People who live in Montana and are getting divorced know how difficult it can be to come to a final settlement agreement regardless of the circumstances. When faced with the prospect of paying even more money in taxes if a divorce is finalized in 2019 versus in 2018, one can understandably want to ensure that a final judgement is achieved this year. That is precisely what many may actually be doing in light of some significant changes afoot in the New Year.
As reported by Bloomberg, one provision of the Tax Cuts and Jobs Act is to essentially flip flop the tax liability for spousal support payments away from the spouse who receives such funds to the spouse who makes the alimony payments. At first glance, some people might think that a spouse who would be awarded alimony could find this change favorable. However, that may not be the case for two reasons.
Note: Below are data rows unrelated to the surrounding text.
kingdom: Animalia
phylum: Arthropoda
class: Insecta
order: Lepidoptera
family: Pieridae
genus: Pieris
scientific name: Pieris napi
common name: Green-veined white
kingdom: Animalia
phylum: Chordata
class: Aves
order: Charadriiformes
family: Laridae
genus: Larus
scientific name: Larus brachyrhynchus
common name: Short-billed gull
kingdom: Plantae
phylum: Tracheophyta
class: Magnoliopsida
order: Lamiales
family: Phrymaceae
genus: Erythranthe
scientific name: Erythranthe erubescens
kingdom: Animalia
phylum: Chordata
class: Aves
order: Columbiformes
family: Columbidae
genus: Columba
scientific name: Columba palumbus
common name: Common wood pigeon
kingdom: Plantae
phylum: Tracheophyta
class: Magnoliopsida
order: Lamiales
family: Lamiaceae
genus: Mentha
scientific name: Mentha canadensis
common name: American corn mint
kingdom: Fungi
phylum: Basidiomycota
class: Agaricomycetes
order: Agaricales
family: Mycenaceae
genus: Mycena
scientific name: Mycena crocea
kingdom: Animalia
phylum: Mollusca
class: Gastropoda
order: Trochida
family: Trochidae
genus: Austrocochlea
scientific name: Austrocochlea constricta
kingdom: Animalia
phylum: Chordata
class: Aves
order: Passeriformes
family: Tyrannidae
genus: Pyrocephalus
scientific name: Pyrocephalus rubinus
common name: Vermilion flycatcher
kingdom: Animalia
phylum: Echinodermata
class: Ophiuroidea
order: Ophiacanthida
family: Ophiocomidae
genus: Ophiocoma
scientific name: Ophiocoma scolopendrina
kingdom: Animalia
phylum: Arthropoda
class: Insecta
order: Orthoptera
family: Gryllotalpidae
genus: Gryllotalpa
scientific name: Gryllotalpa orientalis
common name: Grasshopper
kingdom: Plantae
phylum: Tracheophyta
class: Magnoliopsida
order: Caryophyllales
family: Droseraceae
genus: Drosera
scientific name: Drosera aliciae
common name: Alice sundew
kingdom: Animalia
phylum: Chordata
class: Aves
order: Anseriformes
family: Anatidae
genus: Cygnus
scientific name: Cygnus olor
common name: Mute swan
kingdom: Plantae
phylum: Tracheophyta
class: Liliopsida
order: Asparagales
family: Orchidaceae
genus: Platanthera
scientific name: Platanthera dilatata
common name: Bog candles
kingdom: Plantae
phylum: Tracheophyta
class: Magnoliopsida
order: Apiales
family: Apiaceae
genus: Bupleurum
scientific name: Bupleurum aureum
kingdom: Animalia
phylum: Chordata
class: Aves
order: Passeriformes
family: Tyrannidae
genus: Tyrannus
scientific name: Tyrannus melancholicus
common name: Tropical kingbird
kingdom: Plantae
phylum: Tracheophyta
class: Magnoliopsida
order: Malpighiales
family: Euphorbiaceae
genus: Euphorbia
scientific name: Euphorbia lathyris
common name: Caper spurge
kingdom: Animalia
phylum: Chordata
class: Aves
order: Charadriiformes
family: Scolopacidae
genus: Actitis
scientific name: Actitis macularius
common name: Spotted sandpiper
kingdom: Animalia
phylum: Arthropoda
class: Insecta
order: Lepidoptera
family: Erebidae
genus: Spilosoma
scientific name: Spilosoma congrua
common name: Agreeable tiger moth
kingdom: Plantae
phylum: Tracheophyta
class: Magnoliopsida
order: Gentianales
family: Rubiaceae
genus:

The person who pays spousal support is most commonly in a tax bracket higher than the recipient. This means that in addition to paying alimony, that person will pay more in taxes on the alimony than the recipient spouse would have. This, in turn, reduces the overall couple's assets and may have a negative impact on the overall divorce settlement.
Another concern is how the tax change may impact agreements on other aspects of a couple's settlement. In the past, the agreement to pay alimony was sometimes made in exchange for another concession. With this now removed, some spouses may fight the payment of alimony harder or be less willing to negotiate on other points.